8. The method for health monitoring of diesel generator sets based on predicted residuals according to claim 7, characterized in that, The time-series prediction network is a dual-branch hybrid network, comprising: The first approach uses a bidirectional long short-term memory network to encode the temporal window sequence forward and backward, extracting local dynamic features; The second branch performs a linear mapping of the temporal window sequence and superimposes position encoding before inputting it into the Transformer encoder, which extracts globally relevant features through a multi-head self-attention mechanism. The feature fusion layer concatenates the output features of the two branches, maps them through a fully connected layer and a non-linear activation function, and generates a predicted trajectory for the next multiple steps.
9. The method for health monitoring of diesel generator sets based on predicted residuals according to any one of claims 1 to 8, characterized in that, The calculation of the statistical characteristics of the residuals and the construction of a health index are used to quantitatively assess and predict the trend of the generator set's health status, including: In the long time window T L Calculate the standard deviation σ of the voltage residuals respectively. V (t) and the standard deviation of the frequency residual σ f (t), and divided by the pre-established baseline standard deviation σ V ′ and σ f ′, thus obtaining the normalized fluctuation ratio R V (t) and R f (t): R V (t)=σ V (t) / s V ′; R f (t)=σ f (t) / s f ′; Count the number of outliers N within the same window abn Given the total number of samples N, calculate the anomaly density D(t): D(t)=N abn / N; The overall degradation S(t) is obtained by weighted summation of voltage fluctuation ratio, frequency fluctuation ratio, and anomaly density: S(t)=(R V (t)-1)+(R f (t)-1)+γD(t); In the formula, γ is a preset weighting coefficient; The overall degradation is converted into a health index HI(t) using an exponential mapping function: HI(t)=min(100,max(0,100·exp(-λ·S(t)))); In the formula, λ is the sensitivity coefficient; In multiple long-term time windows T L The combined trend time window T H Calculate the rate of change k of the health index HI (t): k HI (t)=(HI(t)-HI(t-T H )) / T H ; When the health index is lower than a preset maintenance threshold, or when the rate of change of the health index exceeds a preset rate threshold, the restriction strategy is adjusted.

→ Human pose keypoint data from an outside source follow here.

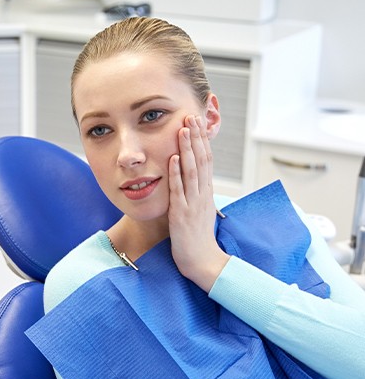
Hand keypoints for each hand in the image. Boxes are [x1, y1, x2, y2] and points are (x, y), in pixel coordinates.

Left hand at [167, 114, 229, 291]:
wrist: (203, 262)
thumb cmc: (198, 238)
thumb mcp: (199, 210)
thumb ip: (196, 194)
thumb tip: (193, 178)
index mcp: (206, 192)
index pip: (206, 160)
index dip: (202, 140)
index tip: (197, 122)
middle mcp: (202, 194)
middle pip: (201, 160)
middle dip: (196, 137)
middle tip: (191, 116)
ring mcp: (193, 203)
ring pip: (192, 171)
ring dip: (186, 149)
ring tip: (183, 130)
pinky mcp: (182, 214)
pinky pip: (179, 190)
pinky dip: (176, 173)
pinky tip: (171, 158)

10. A diesel generator set health monitoring system based on predicted residuals, characterized in that, include: The edge processing layer is used to receive and preprocess the operating data of the diesel generator set in real time, and upload the preprocessed operating data to the intelligent prediction layer. Used to receive the residual sequence, select an appropriate anomaly determination strategy according to the current unit operating status, perform statistical anomaly determination on the residual sequence, and issue a trend-level protection control command to the generator unit when the anomaly conditions are met multiple times in a row. The intelligent prediction layer is used to construct a time-series window sequence from the received running data and input it into the deep time-series prediction model to generate predicted running trajectories for multiple future steps; it is used to compare the predicted running trajectory with the actual running data at the corresponding time, construct a residual sequence, and feed the residual sequence back to the edge processing layer; This is used to calculate the statistical characteristics of residuals based on long-term accumulated residual sequences and construct a health index to quantitatively assess and predict the health status of generator sets.